[[ Entries supplied open ]]

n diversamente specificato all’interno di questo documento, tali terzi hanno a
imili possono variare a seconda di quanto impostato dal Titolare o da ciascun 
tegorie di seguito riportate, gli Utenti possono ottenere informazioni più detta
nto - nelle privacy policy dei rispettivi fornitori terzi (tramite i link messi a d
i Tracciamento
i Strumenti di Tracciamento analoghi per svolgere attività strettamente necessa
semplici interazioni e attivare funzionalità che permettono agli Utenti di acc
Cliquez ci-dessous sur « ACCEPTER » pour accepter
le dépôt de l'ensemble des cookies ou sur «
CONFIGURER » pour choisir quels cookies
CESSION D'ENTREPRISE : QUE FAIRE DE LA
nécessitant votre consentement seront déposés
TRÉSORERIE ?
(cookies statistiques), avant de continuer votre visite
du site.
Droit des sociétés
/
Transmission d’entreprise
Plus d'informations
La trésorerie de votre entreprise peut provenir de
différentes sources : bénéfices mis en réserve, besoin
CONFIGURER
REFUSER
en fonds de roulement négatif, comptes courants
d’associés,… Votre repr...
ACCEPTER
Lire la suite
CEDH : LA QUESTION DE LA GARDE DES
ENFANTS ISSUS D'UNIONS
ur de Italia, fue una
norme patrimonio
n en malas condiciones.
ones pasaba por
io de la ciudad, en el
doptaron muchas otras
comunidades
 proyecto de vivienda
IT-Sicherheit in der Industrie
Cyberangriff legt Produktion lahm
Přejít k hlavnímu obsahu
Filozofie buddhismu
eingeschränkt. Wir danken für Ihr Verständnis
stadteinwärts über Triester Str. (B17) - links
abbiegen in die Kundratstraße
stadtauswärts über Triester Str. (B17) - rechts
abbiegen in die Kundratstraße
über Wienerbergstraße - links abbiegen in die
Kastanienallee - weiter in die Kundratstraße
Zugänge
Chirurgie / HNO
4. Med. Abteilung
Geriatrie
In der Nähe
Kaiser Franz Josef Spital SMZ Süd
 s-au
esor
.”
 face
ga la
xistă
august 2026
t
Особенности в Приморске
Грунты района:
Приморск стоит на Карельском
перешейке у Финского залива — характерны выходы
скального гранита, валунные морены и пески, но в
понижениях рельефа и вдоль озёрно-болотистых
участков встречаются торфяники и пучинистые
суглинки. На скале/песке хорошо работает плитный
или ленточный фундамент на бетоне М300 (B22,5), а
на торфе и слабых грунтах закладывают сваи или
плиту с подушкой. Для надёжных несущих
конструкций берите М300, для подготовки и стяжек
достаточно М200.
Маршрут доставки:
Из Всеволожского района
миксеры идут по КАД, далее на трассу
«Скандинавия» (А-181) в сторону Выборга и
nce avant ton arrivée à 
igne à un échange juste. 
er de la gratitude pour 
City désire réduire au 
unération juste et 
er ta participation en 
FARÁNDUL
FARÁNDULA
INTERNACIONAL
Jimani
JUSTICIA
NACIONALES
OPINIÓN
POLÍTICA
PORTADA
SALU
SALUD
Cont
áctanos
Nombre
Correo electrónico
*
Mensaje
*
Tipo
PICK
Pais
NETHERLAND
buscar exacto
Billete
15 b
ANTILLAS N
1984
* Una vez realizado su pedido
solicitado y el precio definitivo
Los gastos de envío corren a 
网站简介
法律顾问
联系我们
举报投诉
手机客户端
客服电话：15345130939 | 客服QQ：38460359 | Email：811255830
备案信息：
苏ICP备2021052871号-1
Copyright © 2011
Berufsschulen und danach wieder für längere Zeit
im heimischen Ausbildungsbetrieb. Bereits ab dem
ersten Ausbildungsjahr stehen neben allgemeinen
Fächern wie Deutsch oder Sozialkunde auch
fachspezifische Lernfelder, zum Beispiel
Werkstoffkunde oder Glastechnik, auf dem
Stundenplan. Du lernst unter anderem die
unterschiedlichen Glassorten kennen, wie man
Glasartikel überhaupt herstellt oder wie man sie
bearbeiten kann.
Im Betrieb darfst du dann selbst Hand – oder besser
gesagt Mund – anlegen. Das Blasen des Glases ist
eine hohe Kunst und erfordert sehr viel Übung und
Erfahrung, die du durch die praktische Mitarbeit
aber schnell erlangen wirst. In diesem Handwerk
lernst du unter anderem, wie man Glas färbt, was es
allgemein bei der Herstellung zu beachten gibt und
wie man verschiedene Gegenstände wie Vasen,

[[ Entries supplied closed ]]

Task directions => Look above for the line with "Chirurgie / HNO", then copy it and each later line exactly, stopping at the last line of the records.

Answer to this task =>
Chirurgie / HNO
4. Med. Abteilung
Geriatrie
In der Nähe
Kaiser Franz Josef Spital SMZ Süd
 s-au
esor
.”
 face
ga la
xistă
august 2026
t
Особенности в Приморске
Грунты района:
Приморск стоит на Карельском
перешейке у Финского залива — характерны выходы
скального гранита, валунные морены и пески, но в
понижениях рельефа и вдоль озёрно-болотистых
участков встречаются торфяники и пучинистые
суглинки. На скале/песке хорошо работает плитный
или ленточный фундамент на бетоне М300 (B22,5), а
на торфе и слабых грунтах закладывают сваи или
плиту с подушкой. Для надёжных несущих
конструкций берите М300, для подготовки и стяжек
достаточно М200.
Маршрут доставки:
Из Всеволожского района
миксеры идут по КАД, далее на трассу
«Скандинавия» (А-181) в сторону Выборга и
nce avant ton arrivée à 
igne à un échange juste. 
er de la gratitude pour 
City désire réduire au 
unération juste et 
er ta participation en 
FARÁNDUL
FARÁNDULA
INTERNACIONAL
Jimani
JUSTICIA
NACIONALES
OPINIÓN
POLÍTICA
PORTADA
SALU
SALUD
Cont
áctanos
Nombre
Correo electrónico
*
Mensaje
*
Tipo
PICK
Pais
NETHERLAND
buscar exacto
Billete
15 b
ANTILLAS N
1984
* Una vez realizado su pedido
solicitado y el precio definitivo
Los gastos de envío corren a 
网站简介
法律顾问
联系我们
举报投诉
手机客户端
客服电话：15345130939 | 客服QQ：38460359 | Email：811255830
备案信息：
苏ICP备2021052871号-1
Copyright © 2011
Berufsschulen und danach wieder für längere Zeit
im heimischen Ausbildungsbetrieb. Bereits ab dem
ersten Ausbildungsjahr stehen neben allgemeinen
Fächern wie Deutsch oder Sozialkunde auch
fachspezifische Lernfelder, zum Beispiel
Werkstoffkunde oder Glastechnik, auf dem
Stundenplan. Du lernst unter anderem die
unterschiedlichen Glassorten kennen, wie man
Glasartikel überhaupt herstellt oder wie man sie
bearbeiten kann.
Im Betrieb darfst du dann selbst Hand – oder besser
gesagt Mund – anlegen. Das Blasen des Glases ist
eine hohe Kunst und erfordert sehr viel Übung und
Erfahrung, die du durch die praktische Mitarbeit
aber schnell erlangen wirst. In diesem Handwerk
lernst du unter anderem, wie man Glas färbt, was es
allgemein bei der Herstellung zu beachten gibt und
wie man verschiedene Gegenstände wie Vasen,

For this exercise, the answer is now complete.